Listed companies and other investment vehicles are paying ever higher costs of compliance to keep up with the governance rules.

But is this working? What can he done to restore confidence among investors as well as those in the management and boardrooms? 

The global financial crisis has driven home the message that board directors have to adopt a more active approach in monitoring the executive management of a company. The independent directors are expected to take care of the interest of shareholders and nip any brewing problems in the bud.

The post-crisis environment now demands changes in the way board directors perform their duties as well as the issues they grapple with. Their duties have become more onerous as they are becoming increasingly accountable for protecting shareholder interests - especially the minority shareholders.

The OECD, in a special report on corporate governance and the financial crisis, has drawn attention to the need of many financial institutions and companies to fine-tune or improve their guidelines on corporate governance. There is the pressing need to enhance the quality and composition of boards of directors.

A 2007 survey of 13 Asian countries revealed that most Asian jurisdictions had substantially revamped their governance laws and regulations after the wake-up call from the 1997 Asian financial crisis.

Pushing for more improvements, OECD will update its corporate governance guidelines for Asia ahead of its meeting in China during the second half of this year. Under the guidelines, one proposal is the role of boards of directors in encouraging growth of the risk management culture of financial service firms.

Another proposal is battling abusive-related transactions, where a party in control of a company enters into a transaction to the detriment of the non-controlling shareholder.

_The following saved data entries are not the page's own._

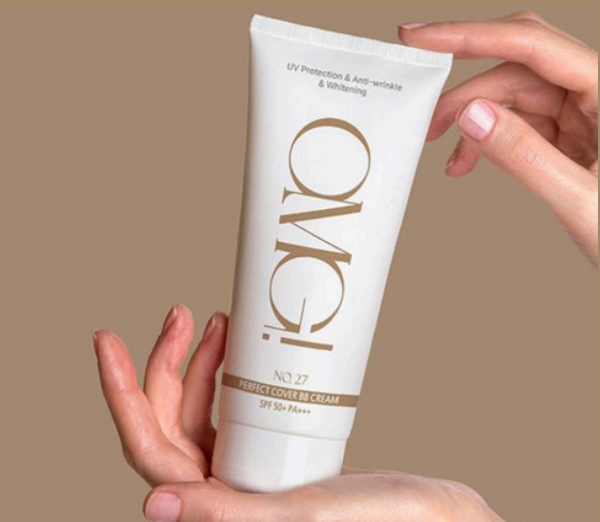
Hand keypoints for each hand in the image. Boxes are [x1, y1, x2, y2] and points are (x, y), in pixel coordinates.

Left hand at [95, 305, 503, 521]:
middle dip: (165, 362)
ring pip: (197, 411)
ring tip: (214, 319)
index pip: (148, 450)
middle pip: (167, 422)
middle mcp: (220, 491)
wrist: (425, 511)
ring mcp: (241, 469)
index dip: (122, 394)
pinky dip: (226, 373)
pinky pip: (228, 408)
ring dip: (198, 361)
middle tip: (180, 313)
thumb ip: (226, 515)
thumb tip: (151, 506)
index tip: (108, 340)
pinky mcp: (263, 453)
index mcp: (216, 510)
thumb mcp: (301, 515)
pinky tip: (235, 346)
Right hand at [399, 11, 597, 265]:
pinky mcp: (571, 133)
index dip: (471, 36)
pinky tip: (470, 160)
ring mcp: (582, 113)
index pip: (532, 46)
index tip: (424, 39)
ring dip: (473, 121)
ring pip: (513, 96)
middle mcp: (595, 93)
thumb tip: (474, 117)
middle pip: (516, 69)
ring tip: (449, 154)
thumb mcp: (582, 200)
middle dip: (465, 90)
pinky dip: (489, 140)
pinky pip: (520, 122)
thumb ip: (526, 156)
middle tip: (427, 113)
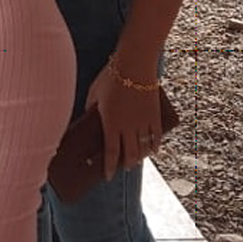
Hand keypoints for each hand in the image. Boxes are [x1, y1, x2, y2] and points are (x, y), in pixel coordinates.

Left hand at [85, 55, 162, 178]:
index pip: (111, 153)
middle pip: (129, 154)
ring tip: (136, 160)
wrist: (134, 64)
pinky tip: (153, 151)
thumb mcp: (94, 93)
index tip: (107, 176)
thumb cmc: (110, 77)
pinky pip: (156, 136)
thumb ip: (90, 108)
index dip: (109, 167)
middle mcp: (129, 127)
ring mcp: (144, 122)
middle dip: (126, 164)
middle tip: (123, 168)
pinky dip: (155, 146)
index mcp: (111, 123)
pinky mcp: (155, 115)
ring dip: (140, 157)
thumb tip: (86, 117)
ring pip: (144, 147)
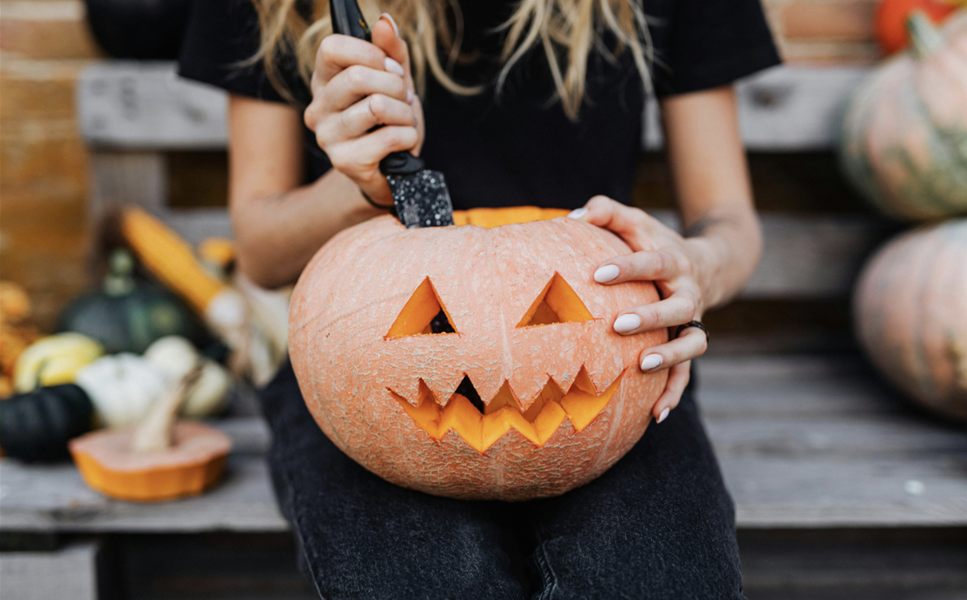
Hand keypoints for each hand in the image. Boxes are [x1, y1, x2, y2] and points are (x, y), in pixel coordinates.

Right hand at [304, 14, 423, 204]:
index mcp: (324, 82)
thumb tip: (384, 23)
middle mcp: (318, 109)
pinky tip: (403, 142)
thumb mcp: (396, 81)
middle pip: (357, 77)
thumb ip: (392, 51)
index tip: (391, 67)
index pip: (331, 48)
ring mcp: (328, 137)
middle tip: (404, 98)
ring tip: (404, 120)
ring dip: (405, 113)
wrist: (395, 170)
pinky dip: (408, 136)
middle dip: (396, 85)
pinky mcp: (345, 162)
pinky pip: (390, 136)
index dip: (370, 53)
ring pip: (377, 107)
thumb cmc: (391, 121)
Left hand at [570, 196, 708, 423]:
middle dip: (651, 317)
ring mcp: (693, 322)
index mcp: (675, 261)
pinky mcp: (690, 345)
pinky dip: (674, 394)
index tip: (597, 273)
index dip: (628, 268)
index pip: (654, 262)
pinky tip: (655, 415)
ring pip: (691, 344)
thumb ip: (607, 212)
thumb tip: (574, 215)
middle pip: (678, 307)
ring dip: (670, 358)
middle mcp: (689, 293)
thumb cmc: (655, 242)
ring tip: (641, 367)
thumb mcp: (636, 221)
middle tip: (618, 325)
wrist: (709, 264)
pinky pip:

There is also the call for increasing the role of "whistle-blowing" to uncover corporate debacles. But there are skeptical views of this being effective - especially in Asia where employees are expected to obey their bosses.

In the years ahead, Asia and other regions will probably see stronger corporate governance as companies will learn and benefit from the lessons of the financial crisis, and take the necessary, at times, painful steps to rectify board and management faults and deficiencies. 

While there can be tighter and more draconian rules to enforce corporate governance and the costs of compliance and transparency gets higher and higher, corporate indiscretions can still persist.

One way of ensuring companies enhance governance is to educate shareholders to pressure companies to exercise good corporate governance.

Strong and persistent shareholder action or shareholder activism will play a key role in limiting corporate scandals. Shareholders must learn about their rights and how to manage and protect their own assets and investments and not leave it to others to take care of their interests.

Seriously, how much can governments really do to police every company and take care of each individual investor's interest?

It may therefore be timely for governments worldwide especially key financial centres to pay more attention to shareholder or investor education to prevent another global financial meltdown.

 
2 comments so far ...
週四, 01 四月 2010 13:40
By Ame
Companies want to make money and many will use very innovative ways to lure investors. So, it is important for investors to know the risks involved and how to protect their own interests. There are often tempting offers around us. The investor should always ask - is this too good to be true ?

Do not let greed get out of hand - although a little bit of greed may be good to motivate us to move forward
週四, 01 四月 2010 13:04
By audacious
We shall still see more and more of such cases repeating themselves, decades after decades

Why? GREED is constantly tempting all of us - especially during the fat years.

人不为己,天诛地灭。

The auditors are no better - 夫妻本是同林鸟.大难领头各自飞!